Superada essa questão burocrática, a Globo continuaria a ter outro problema com Bolsonaro, no caso de o presidente conseguir a reeleição. Desde o início do mandato, a emissora perdeu cerca de 60% da publicidade do governo federal. De acordo com cálculos do mercado, esse corte representa R$ 250 milhões a menos de faturamento a cada ano. Oito anos de bolsonarismo na Presidência, com a mesma redução de repasses à emissora, poderiam ‘tirar’ cerca de R$ 2 bilhões de receita da Globo, o equivalente a 12 vezes o seu lucro em 2020.
O cenário seria melhor com Lula de volta ao Palácio do Planalto? A resposta é imprecisa. A era petista no Poder Executivo foi positiva para a TV do clã Marinho em termos financeiros. Ao longo dos dois mandatos de Lula (janeiro de 2003 a dezembro de 2010) e no período de Dilma Rousseff como presidente (janeiro de 2011 a agosto de 2016), a Globo recebeu R$ 7,8 bilhões de propaganda do governo, média de R$ 561 milhões por ano.
O retorno de Lula ao poder poderia, em tese, significar mais verba governamental para a emissora do que Bolsonaro direcionaria. Contudo, o petista é defensor de um projeto repudiado pela cúpula da Globo: a regulação econômica da mídia. A tal Lei da Mídia Democrática daria ao governo federal o poder, por exemplo, de ter direito de resposta em telejornais sem a necessidade de conseguir ordem da Justiça.

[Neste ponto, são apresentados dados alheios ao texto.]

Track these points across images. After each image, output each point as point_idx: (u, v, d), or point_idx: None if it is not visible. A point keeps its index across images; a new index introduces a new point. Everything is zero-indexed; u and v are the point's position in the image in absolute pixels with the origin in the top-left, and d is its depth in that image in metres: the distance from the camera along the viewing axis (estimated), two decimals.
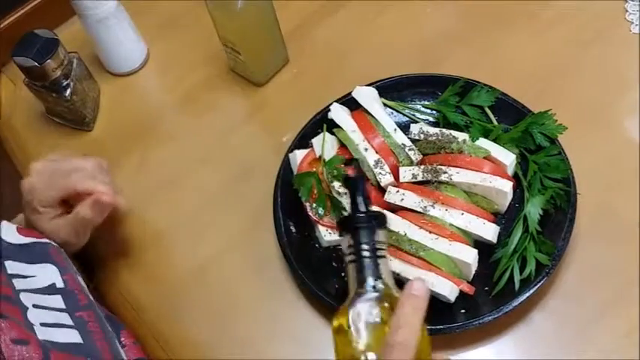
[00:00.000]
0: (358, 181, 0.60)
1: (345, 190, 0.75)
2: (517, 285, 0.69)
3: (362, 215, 0.58)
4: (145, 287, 0.79)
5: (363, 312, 0.53)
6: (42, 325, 0.58)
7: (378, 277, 0.55)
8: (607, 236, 0.73)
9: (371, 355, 0.51)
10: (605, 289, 0.71)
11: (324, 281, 0.73)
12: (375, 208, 0.68)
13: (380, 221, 0.58)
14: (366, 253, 0.56)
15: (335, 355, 0.54)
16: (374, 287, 0.55)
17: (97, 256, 0.81)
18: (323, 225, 0.75)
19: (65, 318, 0.62)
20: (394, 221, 0.71)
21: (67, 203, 0.72)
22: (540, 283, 0.68)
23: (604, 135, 0.79)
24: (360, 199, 0.59)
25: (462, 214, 0.71)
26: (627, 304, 0.70)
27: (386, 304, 0.54)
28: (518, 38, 0.89)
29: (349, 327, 0.53)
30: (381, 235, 0.57)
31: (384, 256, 0.57)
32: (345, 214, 0.73)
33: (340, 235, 0.59)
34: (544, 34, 0.88)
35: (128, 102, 0.94)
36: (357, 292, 0.55)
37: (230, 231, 0.81)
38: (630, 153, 0.77)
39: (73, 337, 0.58)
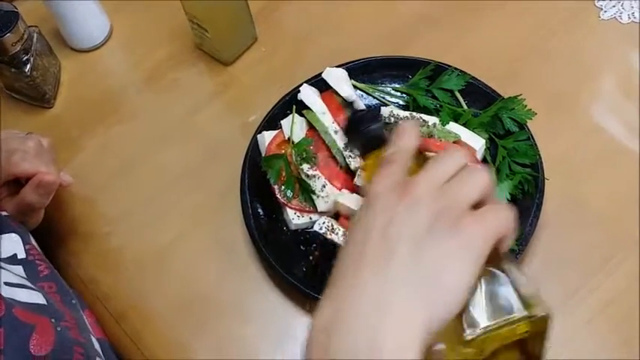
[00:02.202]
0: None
1: (315, 173, 0.74)
2: None
3: None
4: (105, 270, 0.77)
5: None
6: (6, 284, 0.56)
7: None
8: (574, 223, 0.73)
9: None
10: (569, 276, 0.71)
11: (292, 264, 0.72)
12: None
13: None
14: None
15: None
16: None
17: (55, 236, 0.79)
18: (291, 208, 0.74)
19: (28, 284, 0.60)
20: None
21: (19, 182, 0.70)
22: None
23: (572, 121, 0.80)
24: None
25: None
26: (590, 292, 0.70)
27: None
28: (489, 23, 0.88)
29: None
30: None
31: None
32: (315, 196, 0.73)
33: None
34: (514, 19, 0.88)
35: (90, 79, 0.92)
36: None
37: (195, 214, 0.79)
38: (597, 139, 0.78)
39: (37, 298, 0.57)
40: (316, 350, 0.42)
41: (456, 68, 0.79)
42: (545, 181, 0.72)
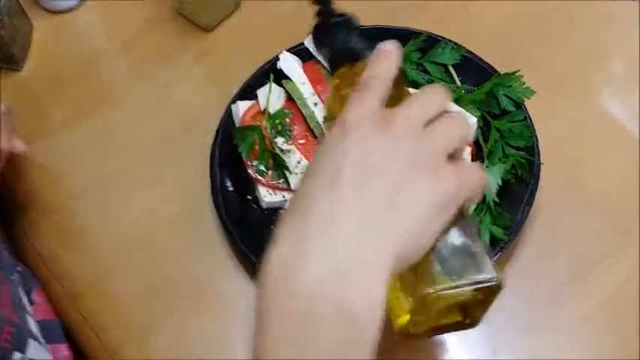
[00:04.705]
0: None
1: (290, 147, 0.68)
2: None
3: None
4: (65, 246, 0.72)
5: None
6: None
7: None
8: (570, 212, 0.68)
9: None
10: (564, 268, 0.65)
11: (262, 245, 0.66)
12: None
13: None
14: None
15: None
16: None
17: (16, 206, 0.74)
18: (263, 185, 0.69)
19: None
20: None
21: None
22: (494, 259, 0.62)
23: (574, 103, 0.73)
24: None
25: None
26: (587, 286, 0.65)
27: None
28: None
29: None
30: None
31: None
32: (289, 172, 0.67)
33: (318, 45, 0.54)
34: None
35: (63, 43, 0.86)
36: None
37: (164, 189, 0.73)
38: (600, 123, 0.72)
39: None
40: (271, 288, 0.38)
41: (450, 41, 0.73)
42: (541, 165, 0.66)
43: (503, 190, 0.66)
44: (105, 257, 0.70)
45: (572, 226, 0.67)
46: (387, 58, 0.46)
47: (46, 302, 0.64)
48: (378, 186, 0.39)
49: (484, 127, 0.69)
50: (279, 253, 0.39)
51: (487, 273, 0.42)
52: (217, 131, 0.71)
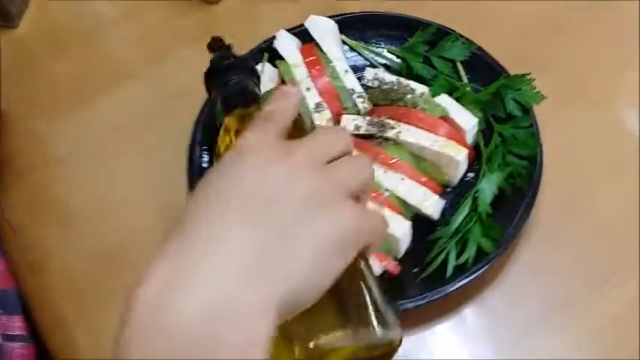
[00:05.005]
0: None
1: None
2: (449, 271, 0.58)
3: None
4: (35, 214, 0.69)
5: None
6: None
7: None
8: (569, 232, 0.62)
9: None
10: (555, 291, 0.60)
11: None
12: None
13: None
14: None
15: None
16: None
17: None
18: None
19: None
20: None
21: None
22: (477, 273, 0.57)
23: (587, 115, 0.68)
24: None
25: (403, 179, 0.60)
26: (578, 313, 0.59)
27: None
28: None
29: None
30: None
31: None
32: None
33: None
34: None
35: (63, 1, 0.83)
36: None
37: (143, 162, 0.70)
38: (613, 140, 0.66)
39: None
40: (137, 318, 0.32)
41: (461, 35, 0.68)
42: (542, 178, 0.61)
43: (499, 200, 0.61)
44: (72, 229, 0.67)
45: (570, 248, 0.62)
46: (288, 97, 0.43)
47: (6, 271, 0.61)
48: (272, 217, 0.35)
49: (486, 131, 0.64)
50: (153, 281, 0.33)
51: (387, 328, 0.38)
52: (203, 106, 0.67)
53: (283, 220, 0.35)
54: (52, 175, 0.71)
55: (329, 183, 0.37)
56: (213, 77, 0.51)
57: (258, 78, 0.51)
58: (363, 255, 0.39)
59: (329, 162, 0.39)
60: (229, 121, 0.47)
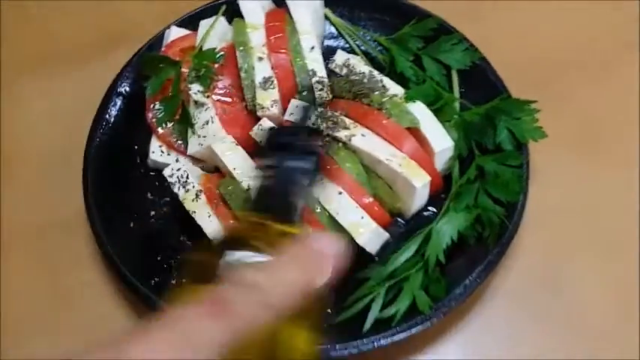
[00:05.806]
0: None
1: (206, 101, 0.51)
2: (367, 325, 0.45)
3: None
4: None
5: None
6: None
7: None
8: (535, 310, 0.49)
9: None
10: None
11: (137, 210, 0.51)
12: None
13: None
14: None
15: None
16: None
17: None
18: (158, 137, 0.52)
19: None
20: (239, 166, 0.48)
21: None
22: (401, 335, 0.44)
23: (592, 169, 0.54)
24: None
25: (340, 193, 0.47)
26: None
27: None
28: (542, 5, 0.62)
29: None
30: None
31: None
32: (192, 131, 0.51)
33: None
34: (577, 11, 0.62)
35: None
36: None
37: (69, 96, 0.62)
38: (617, 209, 0.52)
39: None
40: None
41: (466, 39, 0.55)
42: (517, 234, 0.47)
43: (456, 249, 0.47)
44: None
45: (532, 332, 0.48)
46: (309, 272, 0.31)
47: None
48: None
49: (466, 160, 0.51)
50: None
51: None
52: (134, 54, 0.55)
53: None
54: None
55: None
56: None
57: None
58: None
59: None
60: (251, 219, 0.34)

O ponto mais sensível à Globo seria a proibição de propriedade cruzada de meios de comunicação a fim de evitar “o domínio midiático por alguns poucos grupos econômicos”, conforme diz a resolução do PT sobre o tema. Maior conglomerado de mídia do Brasil, com veículos em todos os segmentos (jornais, revistas, rádios, TVs, portais de notícias, plataformas de streaming), o Grupo Globo poderia ser obrigado a se desfazer de algumas empresas para evitar acúmulo de poder econômico e influência.
Paradoxalmente, Jair Bolsonaro, que tanto reclama da Globo e da imprensa em geral, declarou algumas vezes ser contra o projeto que é uma bandeira histórica dos petistas. “Em meu governo, a chama da democracia será mantida sem qualquer regulamentação da mídia, aí incluída as sociais”, postou no Twitter em 2019.
Conclui-se que a eventual vitória de Bolsonaro ou Lula geraria prós e contras à repudiada Globo. Em resumo, provavelmente continuaria a ser duramente contestada pelo presidente, fosse qual fosse — e isso seria positivo. Se o canal incomoda igualmente aos principais campos do espectro político do País, prova fazer bom trabalho na difusão da informação, doa a quem doer. “Jornalismo é publicar aquilo que alguém não quer que se publique. Todo o resto é publicidade”, afirmou William Randolph Hearst (1863-1951).
O influente empresário norte-americano do ramo editorial inspirou a criação do personagem principal do clássico ‘Cidadão Kane’, o magnata da imprensa Charles Foster Kane, interpretado por Orson Welles, que também dirigiu o longa. Em vida e após a morte, o fundador da Globo, Roberto Marinho (1904-2003), foi inúmeras vezes comparado ao protagonista do filme em razão de seu colossal poder na mídia.